Саймон вытянул трубочкой губы: предложение было фантастичным. Но… чем черт не шутит…
Представить только себе десятилетия, столетия, сравняться возрастом с Мафусаилом!
Бредли ждал, методично прожигая кресло сигаретами.
И вспоминал то, о чем старался не думать многие годы.
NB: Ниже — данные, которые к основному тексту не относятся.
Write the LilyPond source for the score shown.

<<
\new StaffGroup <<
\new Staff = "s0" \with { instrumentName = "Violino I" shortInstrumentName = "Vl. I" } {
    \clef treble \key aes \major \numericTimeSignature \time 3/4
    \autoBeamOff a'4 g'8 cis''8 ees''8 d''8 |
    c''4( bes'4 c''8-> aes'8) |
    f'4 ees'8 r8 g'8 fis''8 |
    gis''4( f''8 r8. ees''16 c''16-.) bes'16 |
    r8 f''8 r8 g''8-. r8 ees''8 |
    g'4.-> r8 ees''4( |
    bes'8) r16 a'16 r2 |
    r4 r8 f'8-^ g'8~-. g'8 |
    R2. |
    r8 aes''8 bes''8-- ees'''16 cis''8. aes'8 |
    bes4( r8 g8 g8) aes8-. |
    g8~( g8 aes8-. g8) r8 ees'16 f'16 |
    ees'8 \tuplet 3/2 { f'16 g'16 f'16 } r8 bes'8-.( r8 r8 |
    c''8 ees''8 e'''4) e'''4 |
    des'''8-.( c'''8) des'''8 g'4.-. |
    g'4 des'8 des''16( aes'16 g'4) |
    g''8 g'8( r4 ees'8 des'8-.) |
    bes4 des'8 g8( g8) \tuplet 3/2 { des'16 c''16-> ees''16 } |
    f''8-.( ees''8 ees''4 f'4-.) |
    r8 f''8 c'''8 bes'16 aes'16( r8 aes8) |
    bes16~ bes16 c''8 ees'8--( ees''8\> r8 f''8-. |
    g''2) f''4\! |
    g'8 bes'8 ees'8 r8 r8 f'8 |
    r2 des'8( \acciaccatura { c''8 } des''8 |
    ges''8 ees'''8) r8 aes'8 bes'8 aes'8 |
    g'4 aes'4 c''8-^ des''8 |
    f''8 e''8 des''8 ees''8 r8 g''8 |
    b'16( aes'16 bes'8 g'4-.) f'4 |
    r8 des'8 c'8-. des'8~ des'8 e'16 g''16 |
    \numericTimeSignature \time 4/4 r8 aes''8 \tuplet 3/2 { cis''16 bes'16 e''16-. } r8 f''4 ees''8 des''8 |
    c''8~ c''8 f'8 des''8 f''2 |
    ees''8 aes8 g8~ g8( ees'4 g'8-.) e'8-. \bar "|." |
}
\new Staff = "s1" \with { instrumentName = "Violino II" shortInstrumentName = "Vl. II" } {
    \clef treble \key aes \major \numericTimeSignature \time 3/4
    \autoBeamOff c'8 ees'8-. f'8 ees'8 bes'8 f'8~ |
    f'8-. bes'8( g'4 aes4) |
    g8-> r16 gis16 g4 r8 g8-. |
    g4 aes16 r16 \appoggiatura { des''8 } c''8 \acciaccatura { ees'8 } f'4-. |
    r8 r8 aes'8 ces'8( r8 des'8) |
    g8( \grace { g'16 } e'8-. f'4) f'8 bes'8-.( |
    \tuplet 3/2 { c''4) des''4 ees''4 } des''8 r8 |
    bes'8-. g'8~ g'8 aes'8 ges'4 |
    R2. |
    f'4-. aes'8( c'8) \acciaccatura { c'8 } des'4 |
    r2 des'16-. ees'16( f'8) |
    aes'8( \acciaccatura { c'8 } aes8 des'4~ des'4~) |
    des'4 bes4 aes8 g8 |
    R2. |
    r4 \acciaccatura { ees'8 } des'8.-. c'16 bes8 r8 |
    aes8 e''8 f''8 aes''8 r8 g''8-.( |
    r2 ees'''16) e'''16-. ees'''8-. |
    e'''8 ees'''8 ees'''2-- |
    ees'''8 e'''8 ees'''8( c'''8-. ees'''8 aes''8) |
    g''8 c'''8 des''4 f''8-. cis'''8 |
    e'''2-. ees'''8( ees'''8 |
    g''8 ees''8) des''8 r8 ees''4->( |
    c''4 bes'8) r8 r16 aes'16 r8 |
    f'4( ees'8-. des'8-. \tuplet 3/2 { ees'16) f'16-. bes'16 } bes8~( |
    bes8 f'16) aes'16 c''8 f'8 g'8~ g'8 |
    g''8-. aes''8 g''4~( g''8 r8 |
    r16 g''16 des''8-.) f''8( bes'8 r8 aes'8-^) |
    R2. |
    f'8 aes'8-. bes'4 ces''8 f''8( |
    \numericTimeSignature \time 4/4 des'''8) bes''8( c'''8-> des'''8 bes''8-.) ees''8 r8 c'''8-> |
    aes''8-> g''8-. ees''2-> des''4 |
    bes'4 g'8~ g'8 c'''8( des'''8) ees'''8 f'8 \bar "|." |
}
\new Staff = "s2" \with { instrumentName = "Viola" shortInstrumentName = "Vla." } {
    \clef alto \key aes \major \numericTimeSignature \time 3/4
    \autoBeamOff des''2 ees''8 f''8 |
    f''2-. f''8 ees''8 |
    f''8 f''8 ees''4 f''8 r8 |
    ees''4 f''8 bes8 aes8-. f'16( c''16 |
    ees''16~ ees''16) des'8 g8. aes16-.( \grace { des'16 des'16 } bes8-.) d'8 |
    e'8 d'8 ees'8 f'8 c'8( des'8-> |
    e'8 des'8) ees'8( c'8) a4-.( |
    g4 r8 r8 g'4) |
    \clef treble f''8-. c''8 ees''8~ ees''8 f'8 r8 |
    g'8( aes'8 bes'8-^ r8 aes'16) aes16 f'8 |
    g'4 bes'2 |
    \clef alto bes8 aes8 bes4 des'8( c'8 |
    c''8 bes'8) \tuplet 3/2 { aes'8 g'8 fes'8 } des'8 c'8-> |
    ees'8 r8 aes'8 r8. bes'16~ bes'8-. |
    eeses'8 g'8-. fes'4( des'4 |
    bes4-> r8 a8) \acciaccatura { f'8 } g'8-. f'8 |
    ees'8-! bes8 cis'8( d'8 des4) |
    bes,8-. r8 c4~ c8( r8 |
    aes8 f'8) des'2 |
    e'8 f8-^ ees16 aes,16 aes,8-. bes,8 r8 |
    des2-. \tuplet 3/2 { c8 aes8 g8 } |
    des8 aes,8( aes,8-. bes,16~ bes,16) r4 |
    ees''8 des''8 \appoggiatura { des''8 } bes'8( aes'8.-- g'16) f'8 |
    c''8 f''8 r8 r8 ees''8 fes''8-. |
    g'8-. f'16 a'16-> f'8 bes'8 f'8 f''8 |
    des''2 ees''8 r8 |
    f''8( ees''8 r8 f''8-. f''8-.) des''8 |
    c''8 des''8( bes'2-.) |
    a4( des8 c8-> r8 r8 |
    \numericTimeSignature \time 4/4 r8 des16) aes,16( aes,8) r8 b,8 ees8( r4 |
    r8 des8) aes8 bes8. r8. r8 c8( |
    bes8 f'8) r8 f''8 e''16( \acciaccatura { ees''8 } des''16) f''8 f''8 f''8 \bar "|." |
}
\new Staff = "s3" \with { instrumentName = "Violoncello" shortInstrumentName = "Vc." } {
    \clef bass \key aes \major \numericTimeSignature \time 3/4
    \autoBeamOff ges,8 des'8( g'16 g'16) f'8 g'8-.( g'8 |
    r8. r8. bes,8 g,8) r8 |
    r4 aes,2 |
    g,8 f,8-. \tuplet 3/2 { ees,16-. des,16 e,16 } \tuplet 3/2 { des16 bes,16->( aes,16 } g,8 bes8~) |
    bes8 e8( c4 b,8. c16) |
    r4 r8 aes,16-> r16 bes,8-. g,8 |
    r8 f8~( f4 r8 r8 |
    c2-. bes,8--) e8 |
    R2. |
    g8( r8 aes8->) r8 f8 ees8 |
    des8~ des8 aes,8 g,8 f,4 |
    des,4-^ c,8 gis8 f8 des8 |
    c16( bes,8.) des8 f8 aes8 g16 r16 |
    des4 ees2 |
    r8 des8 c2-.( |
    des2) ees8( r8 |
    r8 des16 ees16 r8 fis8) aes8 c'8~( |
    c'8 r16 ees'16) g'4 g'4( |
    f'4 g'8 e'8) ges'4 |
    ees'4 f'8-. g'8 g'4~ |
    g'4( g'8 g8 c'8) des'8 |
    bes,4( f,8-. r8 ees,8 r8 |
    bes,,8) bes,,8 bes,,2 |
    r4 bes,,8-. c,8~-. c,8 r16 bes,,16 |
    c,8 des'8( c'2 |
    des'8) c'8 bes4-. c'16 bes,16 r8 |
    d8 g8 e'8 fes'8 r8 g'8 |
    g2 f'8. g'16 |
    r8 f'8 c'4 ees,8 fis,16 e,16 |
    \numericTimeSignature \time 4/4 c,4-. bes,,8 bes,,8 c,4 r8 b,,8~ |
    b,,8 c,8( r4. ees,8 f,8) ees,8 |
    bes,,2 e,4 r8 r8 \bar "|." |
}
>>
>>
Да, нас было десять добровольцев, клюнувших на сенсацию. Открытие полусумасшедшего генетика, а это было время, когда любой сумасшедший мог прослыть гением лишь потому, что не был похож на остальную жирную и самодовольную часть человечества. Так вот, его опыт по регенерации клеток неожиданно удался. Подозревают, неожиданно и для него самого. Это было задолго до вашего, мистер Филлипс, рождения. Психа публично осмеяли, а нас быстренько раскинули по всему миру, придумав всем десятерым других родителей и изощренно скрупулезную биографию, и оставили под ненавязчивым надзором. Генетик молчал о формуле синтеза, как скала, хотя, вероятнее всего, он и сам-то придумал приманку для человечества в пьяном угаре, когда к утру не вспомнишь и собственное имя.
Что-то, может проникновенность в голосе Бредли, встряхнули Саймона. Филлипсу стало жаль старого, усталого монстра, который забившись в подземную пещеру, не может даже по своему желанию сдохнуть. Мысли были сумбурные, но Саймон все чаще и чаще поддавался эмоциям.
– А сколько я буду жить? – почти подчинился Саймон.
Бредли попытался вспомнить. Через обрывки памяти проходили годы и годы, люди, события, отразившиеся в мировой истории и события, о которых знало лишь его подсознание. Женщины, которых когда-то любил Эдгар, и женщины, ласкавшие только его. У Эдгара Бредли, правда, до того, как он стал носить это имя, были даже дети. Попробуй-ка объяснить своему стареющему отпрыску, почему тот дряхлеет быстрее родителя. И Бредли колесил по свету до тех пор, пока свет еще существовал.
– Давно… – эхом отозвался на вопрос Саймона старик. – Но сначала – убей Френдли.
– Ну, а этот Френдли, он же тоже бессмертный?
– Френдли? – встрепенулся Эдвард. – Нет, еще со студенческих лет он был трусом и хлюпиком. Когда газеты затрубили о смелых, его-то в городе не было: пас у бабули коз на ферме.